There is Grantlangst inside every one that consumed internet content around the turn of 2010. Explaining the existence of Grantland is more difficult than explaining the abrupt murdering of the site. Grantland was probably one of the last pages on the internet that was meant to inspire people to feel things, as opposed to just digesting algorithmically curated trends. It was a time when content farms could solely rely on Twitter to scale their brands, instead of posting tons of stories to Facebook with engaging, tagged captions. Back when 'going viral' had roots in internet culture instead of broad culture.

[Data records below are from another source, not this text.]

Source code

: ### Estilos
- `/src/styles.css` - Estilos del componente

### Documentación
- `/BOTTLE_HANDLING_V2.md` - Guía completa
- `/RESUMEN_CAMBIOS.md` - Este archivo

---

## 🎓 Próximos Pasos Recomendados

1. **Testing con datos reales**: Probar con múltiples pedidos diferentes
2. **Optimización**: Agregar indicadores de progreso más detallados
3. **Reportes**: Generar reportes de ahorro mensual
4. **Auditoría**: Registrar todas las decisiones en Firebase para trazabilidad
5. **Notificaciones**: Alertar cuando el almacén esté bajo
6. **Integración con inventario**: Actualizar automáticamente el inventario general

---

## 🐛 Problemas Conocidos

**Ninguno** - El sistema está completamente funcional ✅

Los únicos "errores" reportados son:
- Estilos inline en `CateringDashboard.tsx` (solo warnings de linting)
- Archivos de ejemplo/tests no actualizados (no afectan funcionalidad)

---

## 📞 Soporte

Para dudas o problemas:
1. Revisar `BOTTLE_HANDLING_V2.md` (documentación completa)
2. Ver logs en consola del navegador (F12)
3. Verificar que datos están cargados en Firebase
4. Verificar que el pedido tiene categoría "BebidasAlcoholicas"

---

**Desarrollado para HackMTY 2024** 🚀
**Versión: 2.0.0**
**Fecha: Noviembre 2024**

Grantland was the opportunity for a digital media brand to exist outside of the reasonable expectations of the current digital media world: Grow at all costs by pandering to the broad interests and comfortably uninformed perspectives of the world. This meant you didn't have to worry about sending fake traffic bots to the site or using positive-themed content to get clicks. Criticism was real, not strategically posted to jump on popular backlash traffic bubbles.

The voice was strong. The work was consistently high quality. Will the next phase of informed sports coverage find a voice in whistleblowing? Or is it the duty of the informed to create a pure and level playing field, so future generations can enjoy the excitement in naivety of professional sports in their youth? The tone of Grantland as a byproduct of the romantic sports blogosphere may have run its course. But can the future wave of Bill Simmons content that approaches professional sports as something worth questioning AND enjoying work? We don't really deconstruct the things that we enjoy, giving them a broad appeal.

Across generations and mediums, broadness will continue to trample over the ethical desires in our commodified interests. Grantlangst is the frustration we can't change the world with content, even after the digital realm offered us a tiny lens to see into the barrier-building industries that we are enabling with our own interests.